What to produce: Format every line of the items below as a Markdown table with two columns: Row for the row number and Line for the line itself. Skip blank lines and leave out the pictures.

------ Recorded information ------

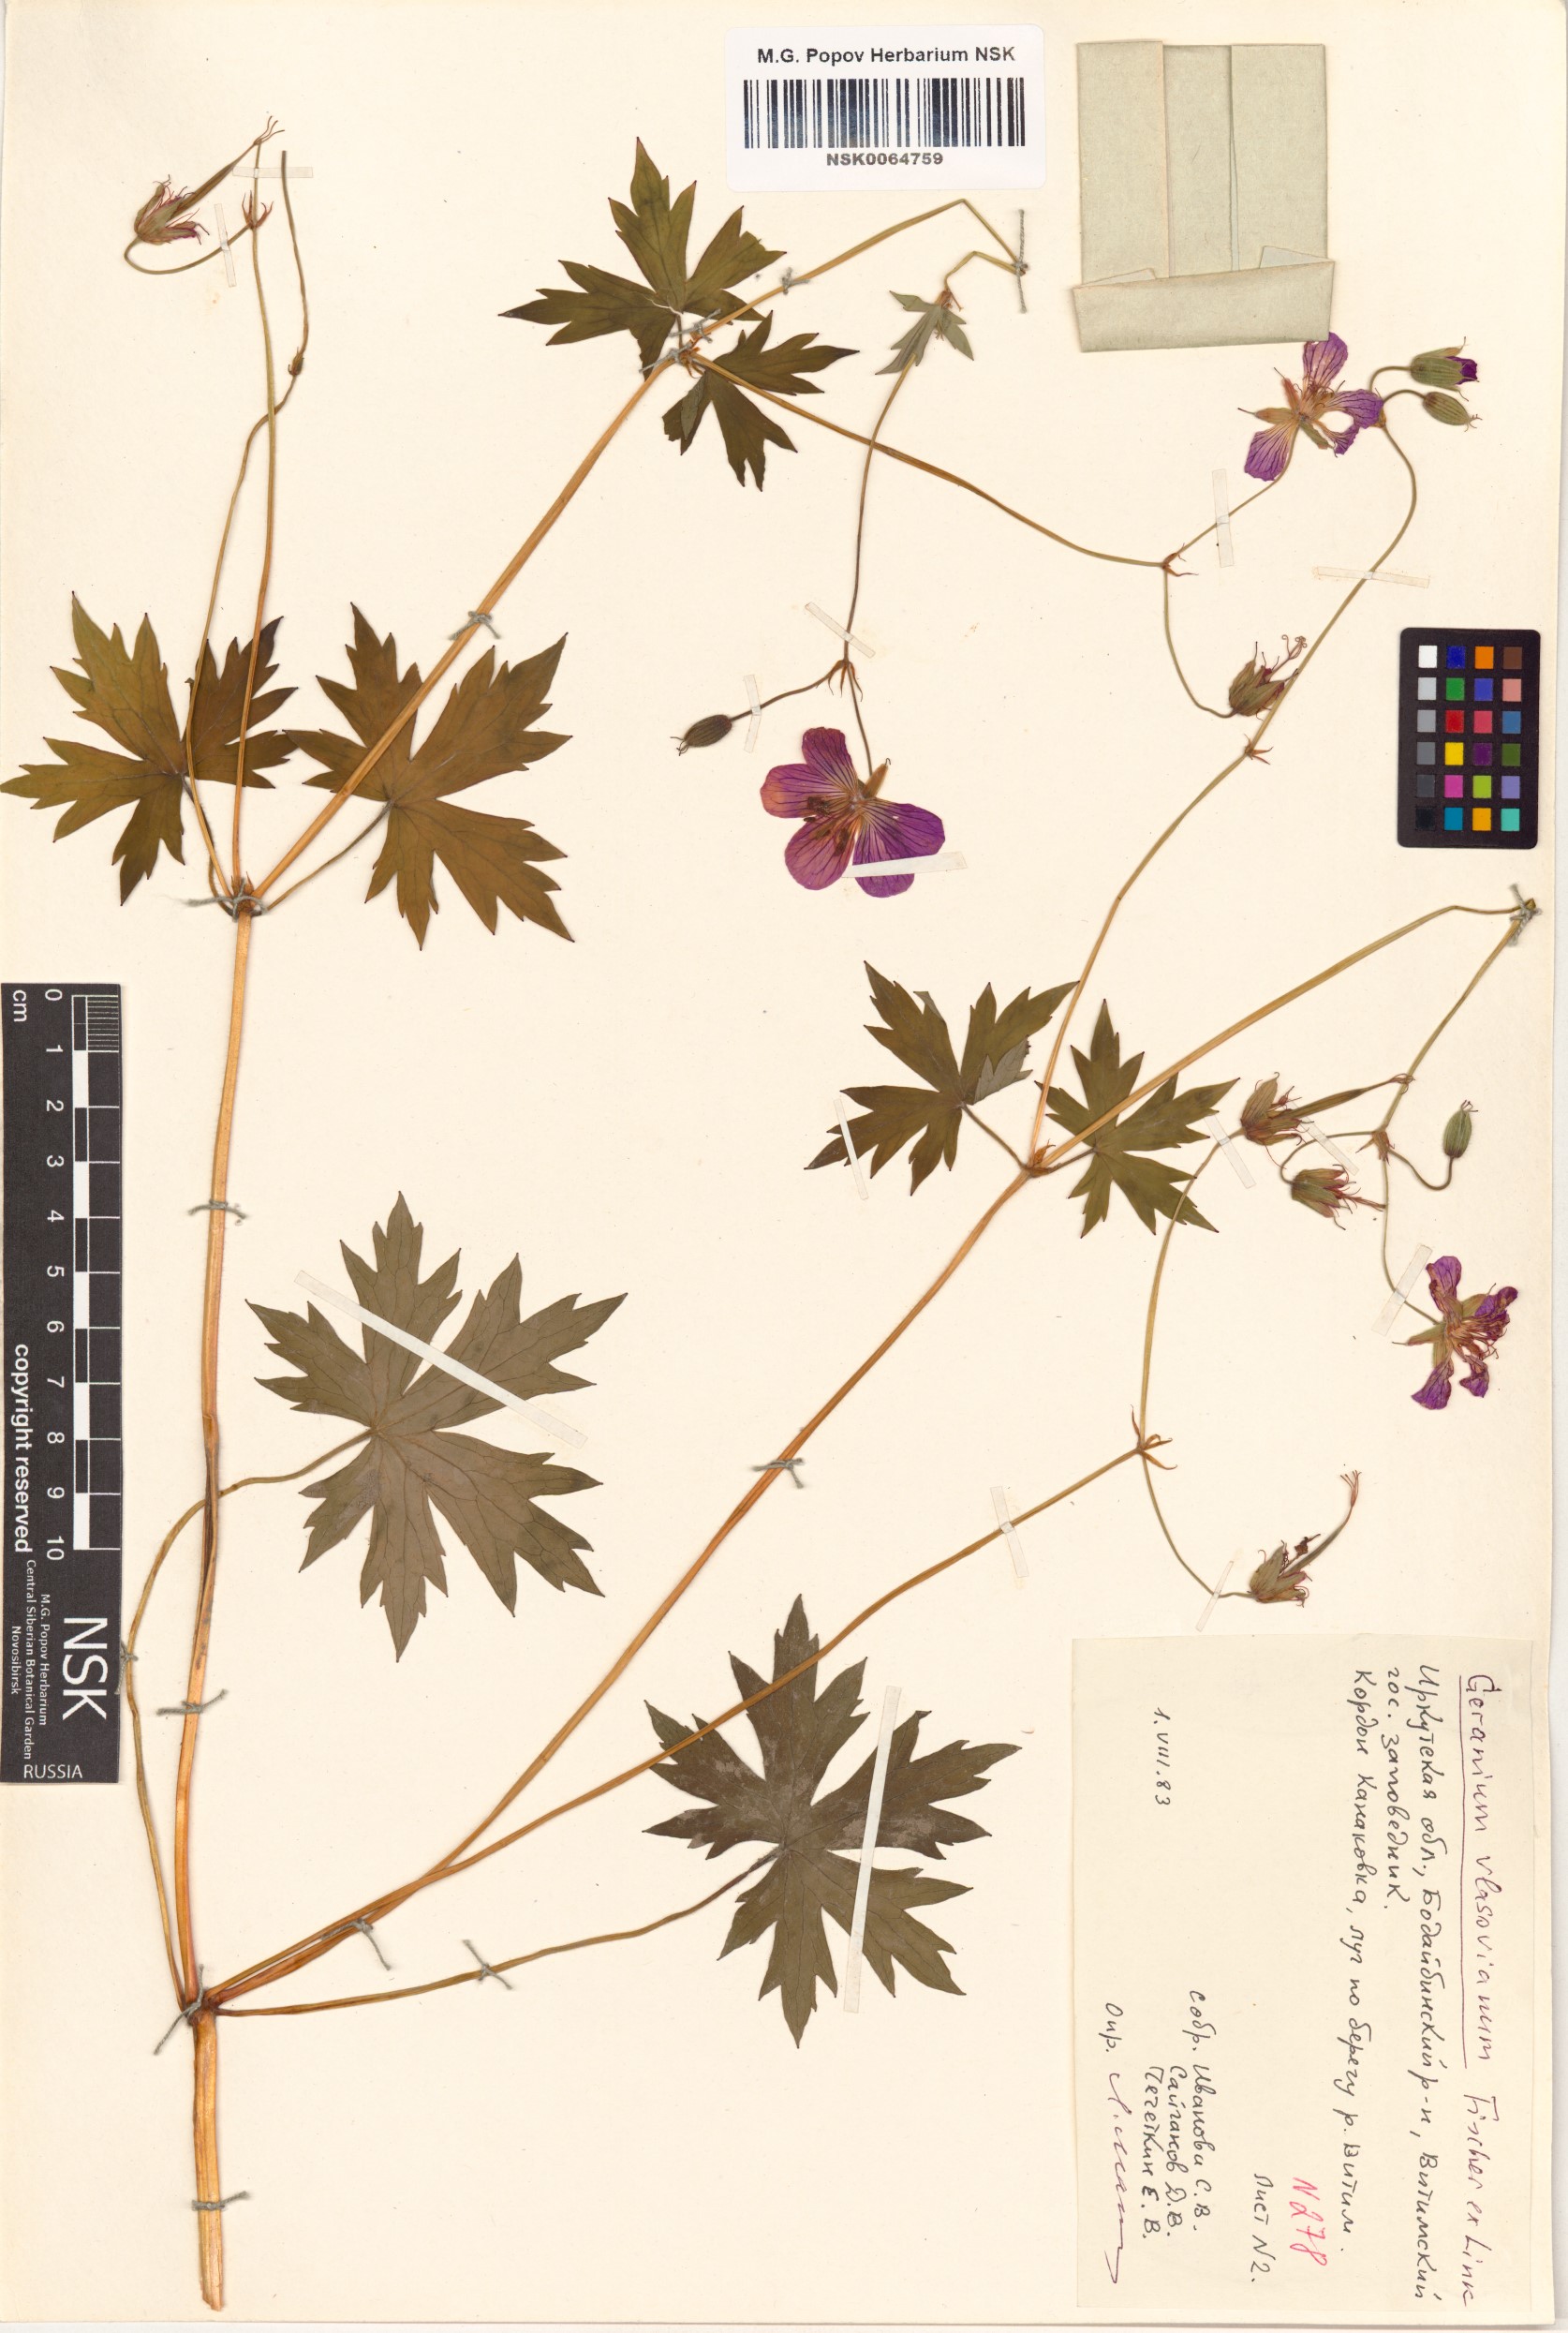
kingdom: Plantae
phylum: Tracheophyta
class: Magnoliopsida
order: Geraniales
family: Geraniaceae
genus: Geranium
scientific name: Geranium wlassovianum
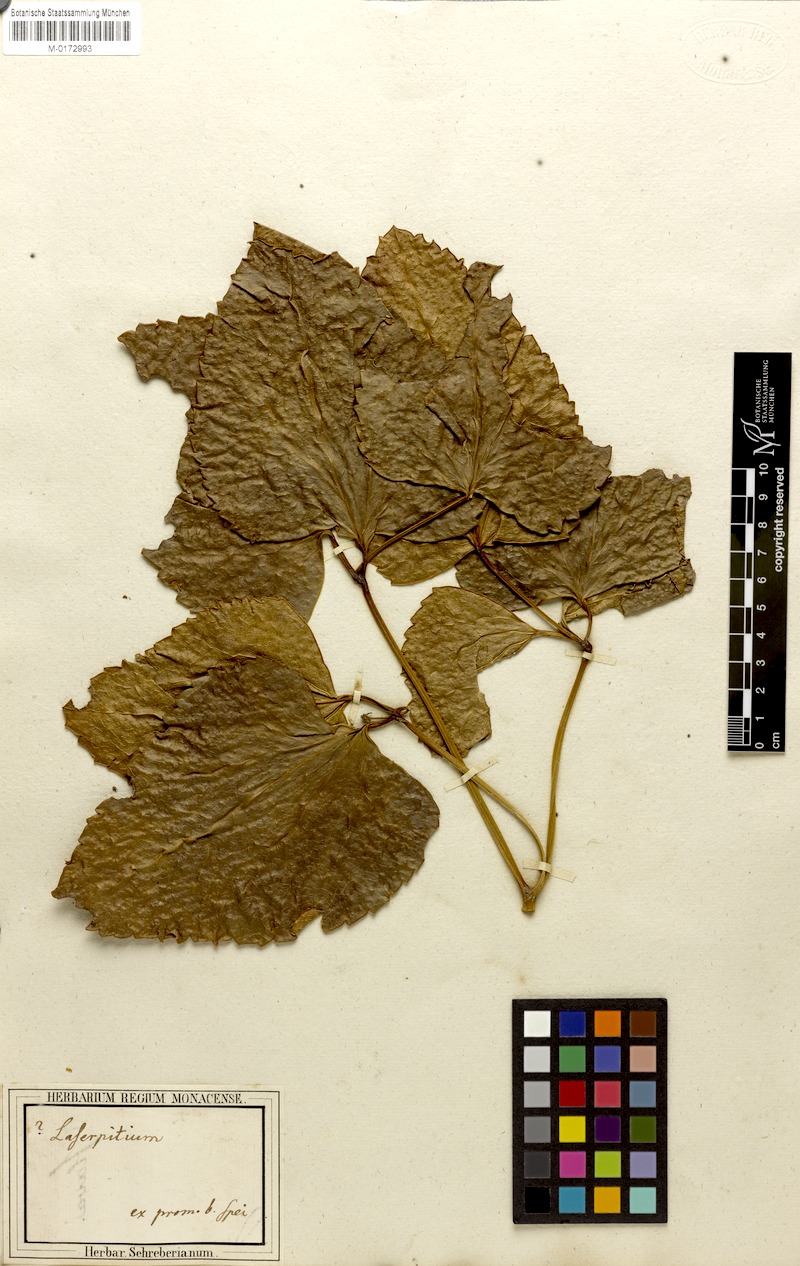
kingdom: Plantae
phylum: Tracheophyta
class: Magnoliopsida
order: Apiales
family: Apiaceae
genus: Laserpitium
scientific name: Laserpitium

------

Worked solution:
| Row | Line |
|---|---|
| 1 | kingdom: Plantae |
| 2 | phylum: Tracheophyta |
| 3 | class: Magnoliopsida |
| 4 | order: Geraniales |
| 5 | family: Geraniaceae |
| 6 | genus: Geranium |
| 7 | scientific name: Geranium wlassovianum |
| 8 | kingdom: Plantae |
| 9 | phylum: Tracheophyta |
| 10 | class: Magnoliopsida |
| 11 | order: Apiales |
| 12 | family: Apiaceae |
| 13 | genus: Laserpitium |
| 14 | scientific name: Laserpitium |